Кэрель — страница 23 из 54

Дэдэ никогда не шпионил за Робером, хотя часто и получал от него сведения для Марио. Дробившиеся в многочисленных отражениях жесты братьев освещали улицу, затененную их ненавистью, дыханием и чернотой невидимых глаз. Кэрель выпрямился. Дэдэ заметил, как напрягся его мощный торс. Чей-то насмешливый, но восхищенный голос воскликнул:

— Ну счас начнется!

Дэдэ чувствовал, как перекатываются и напрягаются под голубым полотном брюк мускулы Робера, силу которых он хорошо знал. Все эти движения ягодиц, бедер и икр были известны ему. Фланелевая ткань не мешала ему видеть сгорбленную спину, плечи и руки. Казалось, что Кэрель дерется сам с собой. Подошли какие-то две женщины. Сначала они стояли молча и прижимали к себе свои хозяйственные сумки и буханки хлеба. Наконец они не выдержали и спросили, почему дерутся эти мужчины:

— Что случилось? Вы не знаете?

Но ответа они не получили. Никто ничего толком не знал. Причиной драки были какие-то семейные дела. Дальше же идти они не решались, так как дерущиеся загородили им проход, и они продолжали глядеть на растрепанные, потные, сплетенные в узел тела двух самцов. Братья становились все больше похожими друг на друга. Их взгляды утратили первоначальную жестокость. Со стороны можно было заметить лишь усталость и волю — даже не к победе, а просто волю — что-то вроде стремления не прекращать эту боробу, которая одновременно их и объединяла. Дэдэ был спокоен. Ему было все равно, кто победит, в любом случае это будет одно и то же лицо, то же самое тело поднимется, отряхнет свою рваную запыленную одежду и небрежным движением руки пригладит растрепанные волосы. Эти два абсолютно похожие друг на друга существа вели героическую и возвышенную борьбу — подлинный смысл этой схватки был понятен лишь мужчине — за свою единственность.

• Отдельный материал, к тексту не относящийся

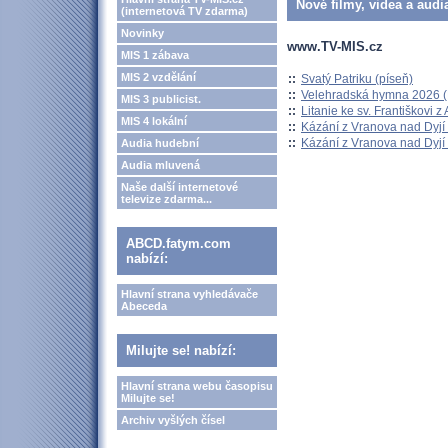
Nové filmy, videa a audi
(internetová TV zdarma)
Novinky
www.TV-MIS.cz
MIS 1 zábava
MIS 2 vzdělání
::
Svatý Patriku (píseň)
::
Velehradská hymna 2026 (H
MIS 3 publicist.
::
Litanie ke sv. Františkovi z A
MIS 4 lokální
::
Kázání z Vranova nad Dyjí 
::
Kázání z Vranova nad Dyjí 
Audia hudební
Audia mluvená
Naše další internetové
televize zdarma...
ABCD.fatym.com
nabízí:
Hlavní strana vyhledávače
Abeceda
Milujte se! nabízí:
Hlavní strana webu časopisu
Milujte se!
Archiv vyšlých čísel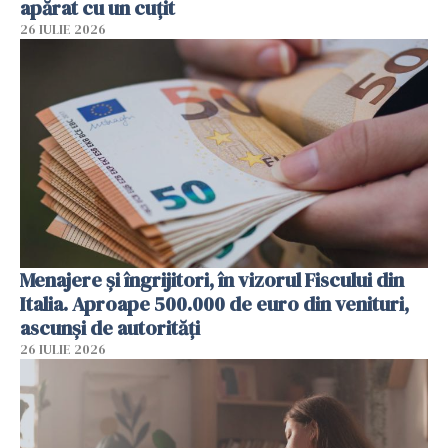
apărat cu un cuțit
26 IULIE 2026
Menajere și îngrijitori, în vizorul Fiscului din
Italia. Aproape 500.000 de euro din venituri,
ascunși de autorități
26 IULIE 2026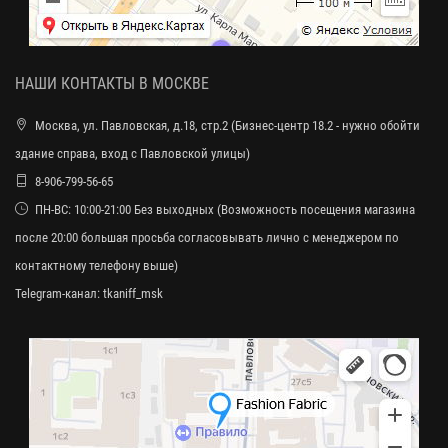
НАШИ КОНТАКТЫ В МОСКВЕ
Москва, ул. Павловская, д.18, стр.2 (Бизнес-центр 18.2 - нужно обойти
здание справа, вход с Павловской улицы)
8-906-799-56-65
ПН-ВС: 10:00-21:00 Без выходных (Возможность посещения магазина
после 20:00 большая просьба согласовывать лично с менеджером по
контактному телефону выше)
Telegram-канал:
tkaniff_msk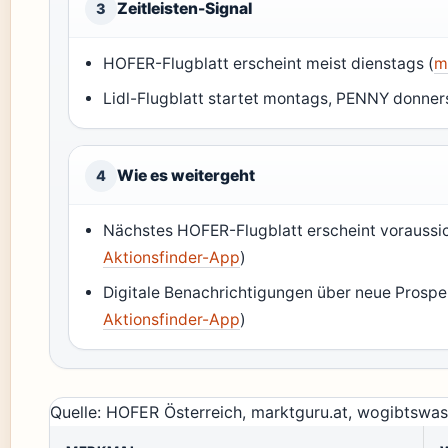
Zeitleisten-Signal
3
HOFER-Flugblatt erscheint meist dienstags (
m
Lidl-Flugblatt startet montags, PENNY donners
Wie es weitergeht
4
Nächstes HOFER-Flugblatt erscheint voraussi
Aktionsfinder-App
)
Digitale Benachrichtigungen über neue Prospe
Aktionsfinder-App
)
Quelle: HOFER Österreich, marktguru.at, wogibtswas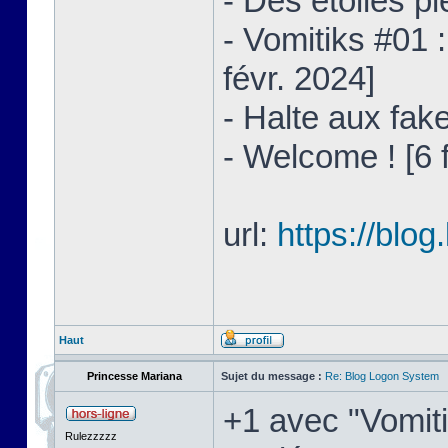
- Des étoiles pl
- Vomitiks #01 
févr. 2024]
- Halte aux fake
- Welcome ! [6 
url:
https://blo
Haut
Princesse Mariana
Sujet du message :
Re: Blog Logon System
+1 avec "Vomiti
Rulezzzzz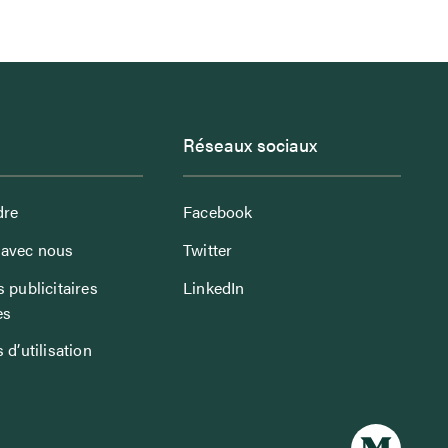
Réseaux sociaux
dre
Facebook
avec nous
Twitter
 publicitaires
LinkedIn
es
 d’utilisation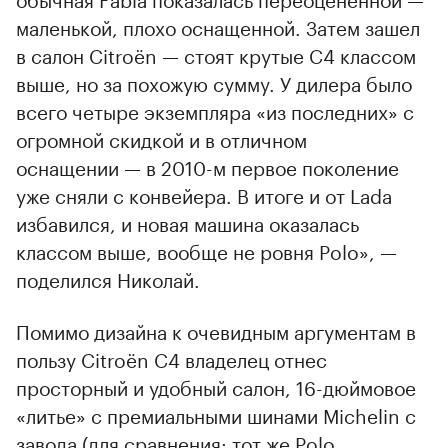
маленькой, плохо оснащенной. Затем зашел
в салон Citroёn — стоят крутые С4 классом
выше, но за похожую сумму. У дилера было
всего четыре экземпляра «из последних» с
огромной скидкой и в отличном
оснащении — в 2010-м первое поколение
уже сняли с конвейера. В итоге и от Lada
избавился, и новая машина оказалась
классом выше, вообще не ровня Polo», —
поделился Николай.
Помимо дизайна к очевидным аргументам в
пользу Citroёn С4 владелец отнес
просторный и удобный салон, 16-дюймовое
«литье» с премиальными шинами Michelin с
завода (для сравнения: тот же Polo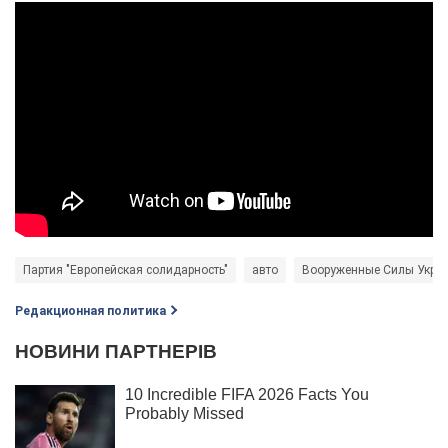
Партия "Европейская солидарность"
авто
Вооруженные Силы Укра
Редакционная политика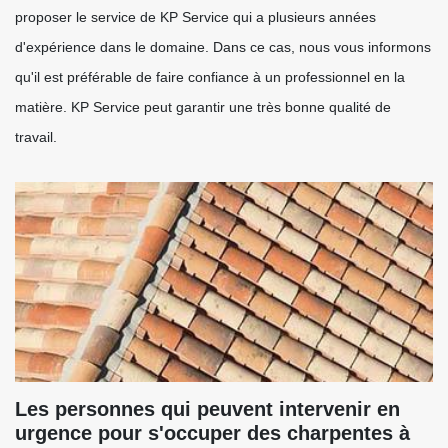
proposer le service de KP Service qui a plusieurs années
d'expérience dans le domaine. Dans ce cas, nous vous informons
qu'il est préférable de faire confiance à un professionnel en la
matière. KP Service peut garantir une très bonne qualité de
travail.
Les personnes qui peuvent intervenir en
urgence pour s'occuper des charpentes à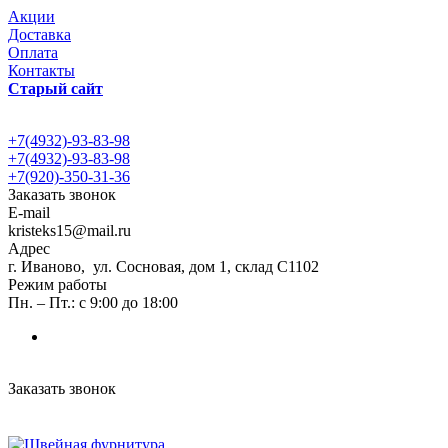
Акции
Доставка
Оплата
Контакты
Старый сайт
+7(4932)-93-83-98
+7(4932)-93-83-98
+7(920)-350-31-36
Заказать звонок
E-mail
kristeks15@mail.ru
Адрес
г. Иваново, ул. Сосновая, дом 1, склад С1102
Режим работы
Пн. – Пт.: с 9:00 до 18:00
Заказать звонок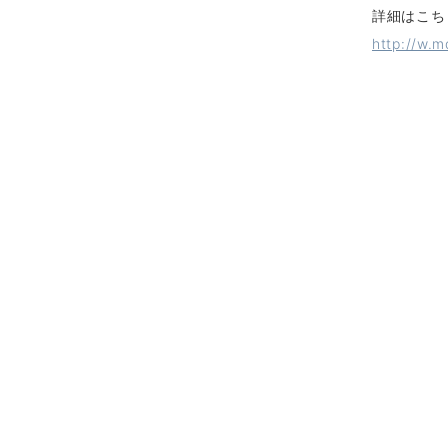
詳細はこち
http://w.m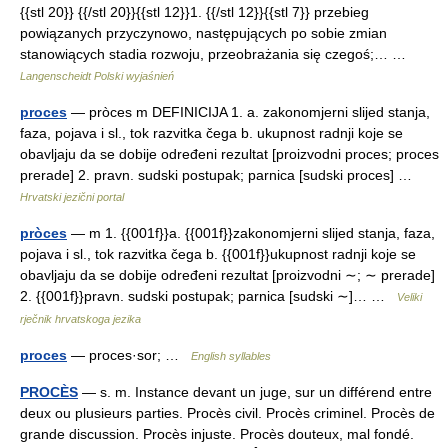
{{stl 20}} {{/stl 20}}{{stl 12}}1. {{/stl 12}}{{stl 7}} przebieg
powiązanych przyczynowo, następujących po sobie zmian
stanowiących stadia rozwoju, przeobrażania się czegoś;… …
Langenscheidt Polski wyjaśnień
proces
— pròces m DEFINICIJA 1. a. zakonomjerni slijed stanja,
faza, pojava i sl., tok razvitka čega b. ukupnost radnji koje se
obavljaju da se dobije određeni rezultat [proizvodni proces; proces
prerade] 2. pravn. sudski postupak; parnica [sudski proces] …
Hrvatski jezični portal
pròces
— m 1. {{001f}}a. {{001f}}zakonomjerni slijed stanja, faza,
pojava i sl., tok razvitka čega b. {{001f}}ukupnost radnji koje se
obavljaju da se dobije određeni rezultat [proizvodni ∼; ∼ prerade]
2. {{001f}}pravn. sudski postupak; parnica [sudski ∼]… …
Veliki
rječnik hrvatskoga jezika
proces
— proces·sor; …
English syllables
PROCÈS
— s. m. Instance devant un juge, sur un différend entre
deux ou plusieurs parties. Procès civil. Procès criminel. Procès de
grande discussion. Procès injuste. Procès douteux, mal fondé.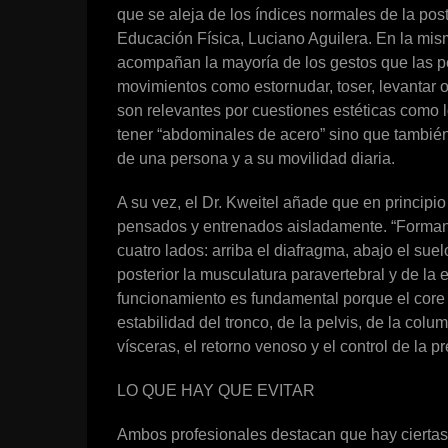
que se aleja de los índices normales de la post
Educación Física, Luciano Aguilera. En la mis
acompañan la mayoría de los gestos que las pe
movimientos como estornudar, toser, levantar ob
son relevantes por cuestiones estéticas como l
tener “abdominales de acero” sino que también
de una persona y a su movilidad diaria.
A su vez, el Dr. Kweitel añade que en princip
pensados y entrenados aisladamente. “Forman 
cuatro lados: arriba el diafragma, abajo el suel
posterior la musculatura paravertebral y de la 
funcionamiento es fundamental porque el core
estabilidad del tronco, de la pelvis, de la colum
vísceras, el retorno venoso y el control de la pr
LO QUE HAY QUE EVITAR
Ambos profesionales destacan que hay ciertas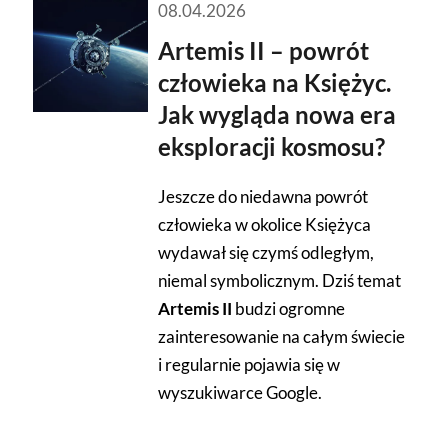
08.04.2026
Artemis II – powrót
człowieka na Księżyc.
Jak wygląda nowa era
eksploracji kosmosu?
Jeszcze do niedawna powrót
człowieka w okolice Księżyca
wydawał się czymś odległym,
niemal symbolicznym. Dziś temat
Artemis II
budzi ogromne
zainteresowanie na całym świecie
i regularnie pojawia się w
wyszukiwarce Google.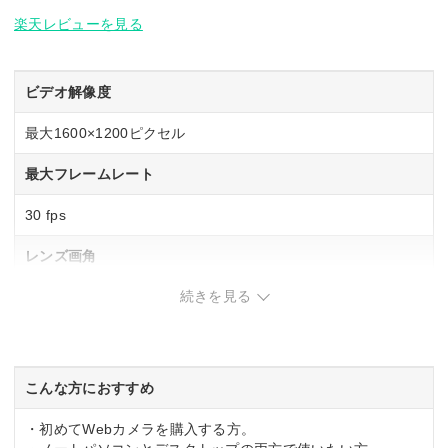
楽天レビューを見る
ビデオ解像度
最大1600×1200ピクセル
最大フレームレート
30 fps
レンズ画角
続きを見る
対角68度
ノイズキャンセル機能
–
こんな方におすすめ
プライバシーカバー
・初めてWebカメラを購入する方。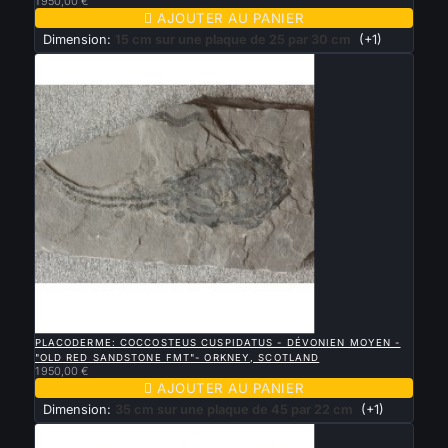
1 950,00 €

AJOUTER AU PANIER
Dimension:
15 cm sur une plaque de 25 par 30 cm
(+1)

APERÇU RAPIDE
PLACODERME: COCCOSTEUS CUSPIDATUS - DÉVONIEN MOYEN -
"OLD RED SANDSTONE FMT"- ORKNEY, SCOTLAND
1 950,00 €

AJOUTER AU PANIER
Dimension:
35 cm sur une plaque de 45 par 22 cm
(+1)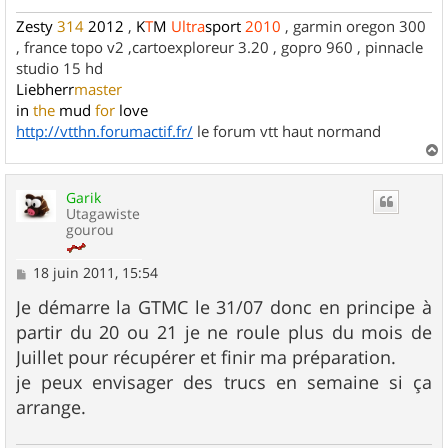
Zesty
314
2012
,
K
T
M
Ultra
sport
2010
, garmin oregon 300
, france topo v2 ,cartoexploreur 3.20 , gopro 960 , pinnacle
studio 15 hd
Liebherr
master
in
the
mud
for
love
http://vtthn.forumactif.fr/
le forum vtt haut normand
a
u
Garik
t
Utagawiste
gourou
M
18 juin 2011, 15:54
e
s
Je démarre la GTMC le 31/07 donc en principe à
s
partir du 20 ou 21 je ne roule plus du mois de
a
g
Juillet pour récupérer et finir ma préparation.
e
je peux envisager des trucs en semaine si ça
arrange.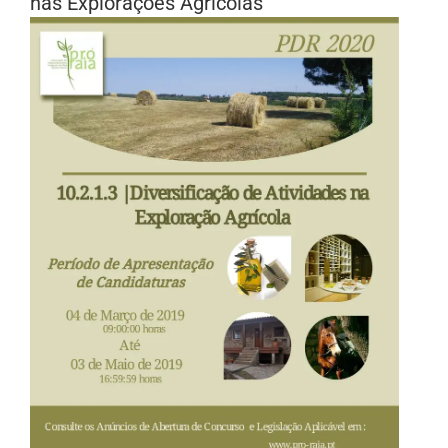
nas Explorações Agrícolas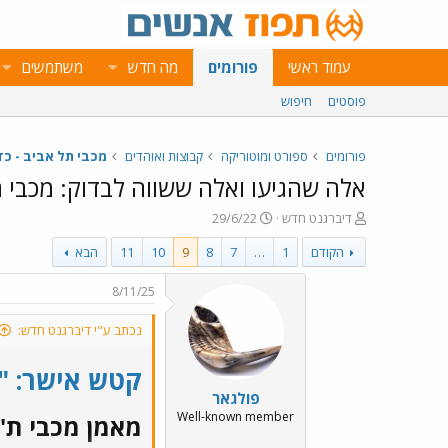
עמוד ראשי
פורומים
מה חדש
משתמשים
פוסטים
חיפוש
פורומים
ספורט ומוטוריקה
קבוצות ואוהדים
מכבי תל אביב - כד
אלה שהגיעו ואלה ששווה לבדוק: מכבי
פ
פ
דיברגנט חדש
29/6/22
ו
ו
הקודם
1
…
7
8
9
10
11
הבא
ת
ר
ח
ס
ה
ם
8/11/25
נ
ב
ו
ת
נכתב ע"י דיברגנט חדש:
ש
א
א
ר
קטש אישר: "ל
י
פולגאר
ך
Well-known member
מאמן מכבי ת"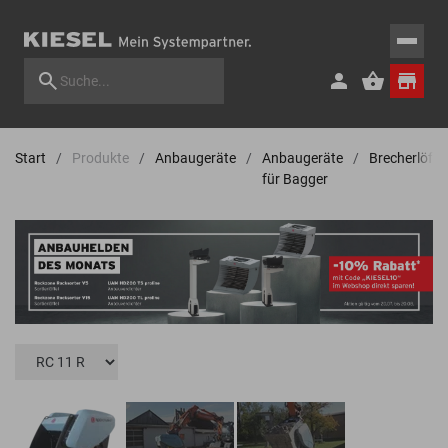
Start
Produkte
Anbaugeräte
Anbaugeräte
Brecherlöffel
für Bagger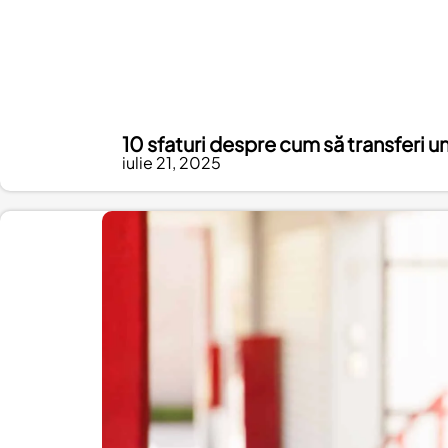
10 sfaturi despre cum să transferi un
iulie 21, 2025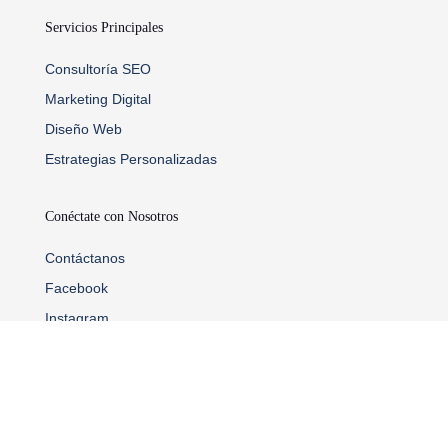
Servicios Principales
Consultoría SEO
Marketing Digital
Diseño Web
Estrategias Personalizadas
Conéctate con Nosotros
Contáctanos
Facebook
Instagram
x
Información Legal
Política de Privacidad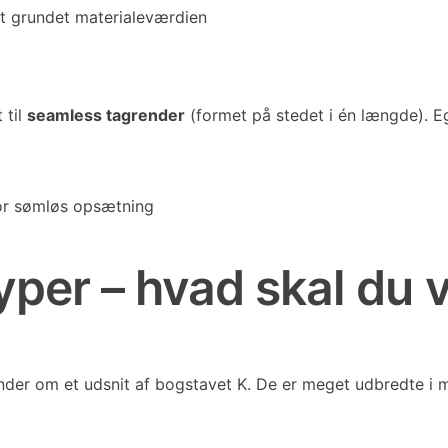
t grundet materialeværdien
 til
seamless tagrender
(formet på stedet i én længde). Eg
for sømløs opsætning
yper – hvad skal du
inder om et udsnit af bogstavet K. De er meget udbredte i 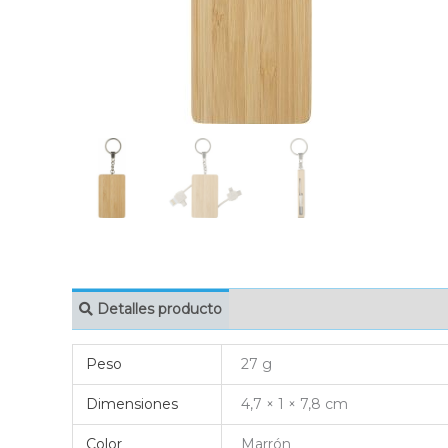
Detalles producto
MARCAJE
EMBAL
Peso
27 g
Dimensiones
4,7 × 1 × 7,8 cm
Color
Marrón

Казалось, им действительно больше хочется соединится, раствориться в единстве, чем уничтожить друг друга, ибо, объединившись, эти две особи составили бы существо гораздо более уникальное. Их драка напоминала любовную борьбу, в которую никто не осмеливался вмешиваться. Чувствовалось, что оба борца объединились против арбитра, который — в сущности — самоустранился от участия в этой оргии. Дэдэ смутно это осознавал. Он испытывал одинаковую ревность к обоим братьям. Но они наталкивались на сильное сопротивление. Они напрягались, колотили друг друга, избивали — и все это чтобы окончательно слиться, — но двойник не поддавался. Кэрель был сильнее. Когда он почувствовал, что одолевает брата, он прошептал ему на ухо:

— Повтори. Повтори, что ты сказал.

Робер задыхался под решительным натиском, зажатый в тисках мускулов Кэреля, которые невозможно было разжать. Он уткнулся в землю и глотал пыль. Другой же, сверкая глазами и обжигая ему затылок своим горячим дыханием, шептал:

— Повтори.

— Не повторю.

Кэрелю вдруг стало стыдно. И от стыда он наклонился над братом и ударил его сильнее. Не удовлетворившись тем, что враг был повержен, он постарался унизить и полностью уничтожить того, кто, даже лежа в пыли, продолжал ненавидеть его. Робер незаметно достал нож. Женщина громко вскрикнула, и вся улица буквально прилипла к окнам. На балконах появились растрепанные женщины в нижних юбках и с обнаженными грудями, свисавшими над поручнями, за которые они держались своими руками. Они были не в силах оторваться от этого зрелища и пойти набрать ведро воды, чтобы вылить его на этих двух самцов, как на бешеных, обезумевших от ярости собак. Даже Дэдэ стало страшно, однако он пересилил себя и сказал собравшимся было вмешаться докерам:

— Да оставьте их. Это же мужики. Они братья и сами разберутся между собой.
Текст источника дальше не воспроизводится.